::: PÁGINA :::

Já no trajeto Cantagalo, os guias conduziram os visitantes a pontos históricos, tais como a rua homônima a Haroldo Santos, um dos grandes ícones do samba carioca, a Casa do Adão Dãxalebaradã, que foi pai de santo e compositor de mais de 500 músicas sobre cultura afro-brasileira. Passaram pelo Forte – que funcionava como posto de radar e controle de tráfego de navios do exército no Forte de Copacabana. O percurso também contou com apresentação de uma roda de capoeira, do coral infantil Harmonicanto e de um grupo de break. Ao final, os visitantes ainda puderam conhecer e comprar os trabalhos artesanais e artísticos produzidos pelos moradores.
O MuF, formado há dois anos por uma rede de parceiros, pode ser considerado o atual guarda-chuva cultural dos morros Pavão-Pavãozinho e Cantagalo – que reúne cerca de 20 mil moradores.
Moradora do Cantagalo há três anos, a MC Isabel Cristina, também conhecida como Bebel do Gueto, diz que está vendo muitas mudanças positivas desde a atuação do museu. “O MuF tem mostrado novas oportunidades para a garotada, por meio da cultura e da arte, e também tem despertado nos visitantes um olhar bem diferente da favela do que é passado lá fora.”
O italiano João Michel, professor de línguas, que está morando no Cantagalo há duas semanas, diz ter se surpreendido com a energia da comunidade. “As pessoas são vivas e calorosas, me sinto muito bem aqui.”
Já Lúcio, instrutor de break e professor no Afro-Reggae, acredita que através da arte os moradores da comunidade estão se tornando referências. “Estamos fazendo história. O MuF é fundamental porque é vivo, assim como nossa dança. Sou da favela e me considero feliz. Daqui vejo o horizonte”.
Para Ana Claudia, professora de eco-artesanato do MuF, o resgate da história da comunidade está acontecendo. “Moro aqui há 11 anos e eu não conhecia a própria comunidade.Agora, quando passo pelos becos hoje, tenho um outro olhar, uma outra visão e, como gosto muito de criar, já começo a viajar nas coisas que podem acontecer no futuro.

::: DADOS FORNECIDOS :::

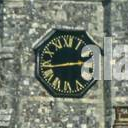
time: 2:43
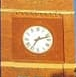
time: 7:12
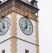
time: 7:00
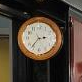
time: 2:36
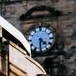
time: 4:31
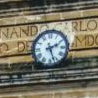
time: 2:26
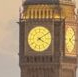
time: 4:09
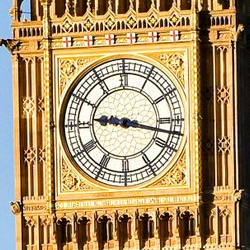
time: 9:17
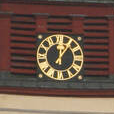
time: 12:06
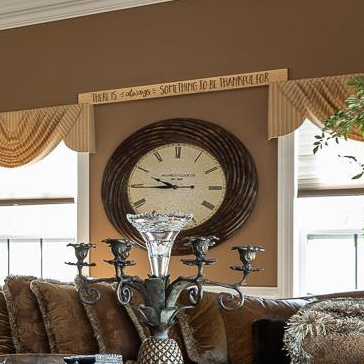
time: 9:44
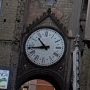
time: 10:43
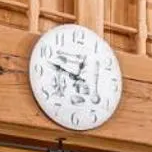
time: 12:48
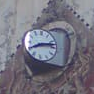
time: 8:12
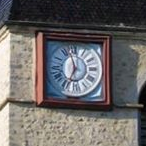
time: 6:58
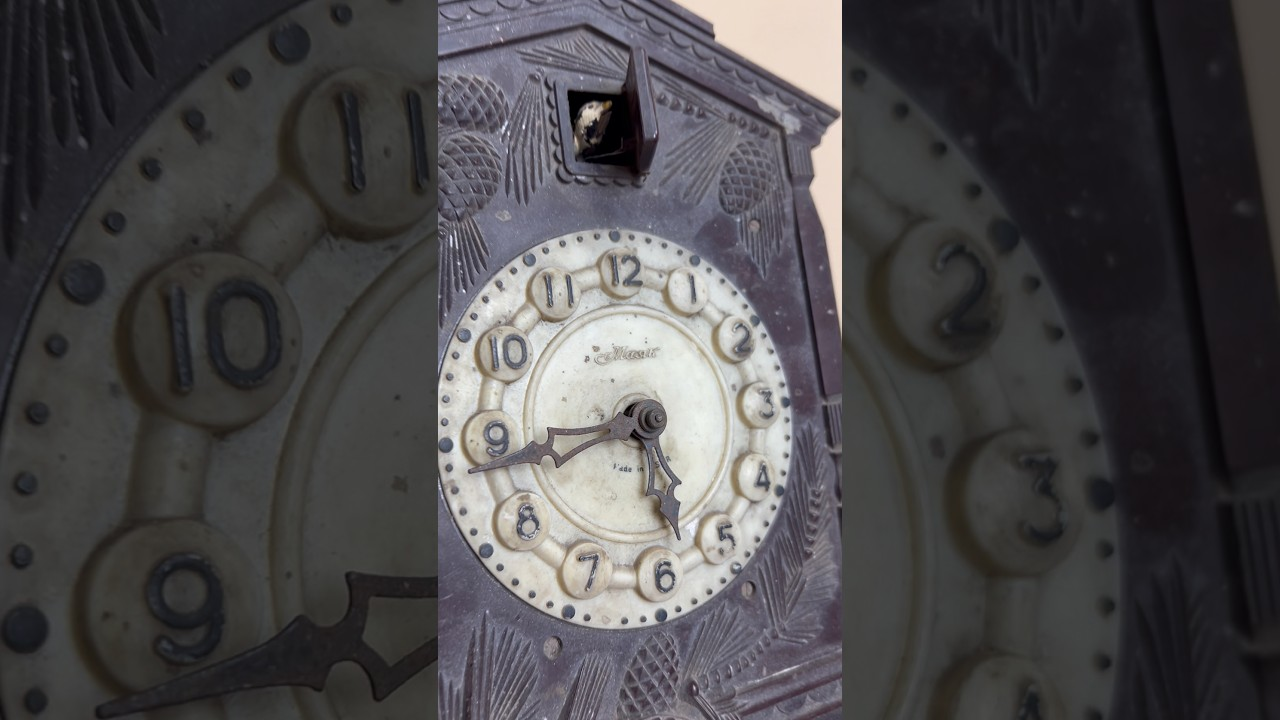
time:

:::

* _OBJETIVO PROPOSTO A_
Segundo o texto sobre o MuF, quantos moradores reúnem os morros Pavão-Pavãozinho e Cantagalo?
* _OBJETIVO PROPOSTO B_
Por favor, copie do texto sobre o MuF o trecho que começa em "Já no trajeto" e termina em "20 mil moradores.", renomeando "guias" como "monitores".

* _RESPOSTA DO EXERCÍCIO A_
Cerca de 20 mil moradores.

* _RESPOSTA DO EXERCÍCIO B_
Já no trajeto Cantagalo, os monitores conduziram os visitantes a pontos históricos, tais como a rua homônima a Haroldo Santos, um dos grandes ícones do samba carioca, a Casa do Adão Dãxalebaradã, que foi pai de santo e compositor de mais de 500 músicas sobre cultura afro-brasileira. Passaram pelo Forte – que funcionava como posto de radar e controle de tráfego de navios do exército no Forte de Copacabana. O percurso também contou com apresentação de uma roda de capoeira, do coral infantil Harmonicanto e de um grupo de break. Ao final, os visitantes ainda puderam conhecer e comprar os trabalhos artesanais e artísticos produzidos pelos moradores.
O MuF, formado há dois anos por uma rede de parceiros, pode ser considerado o atual guarda-chuva cultural dos morros Pavão-Pavãozinho e Cantagalo – que reúne cerca de 20 mil moradores.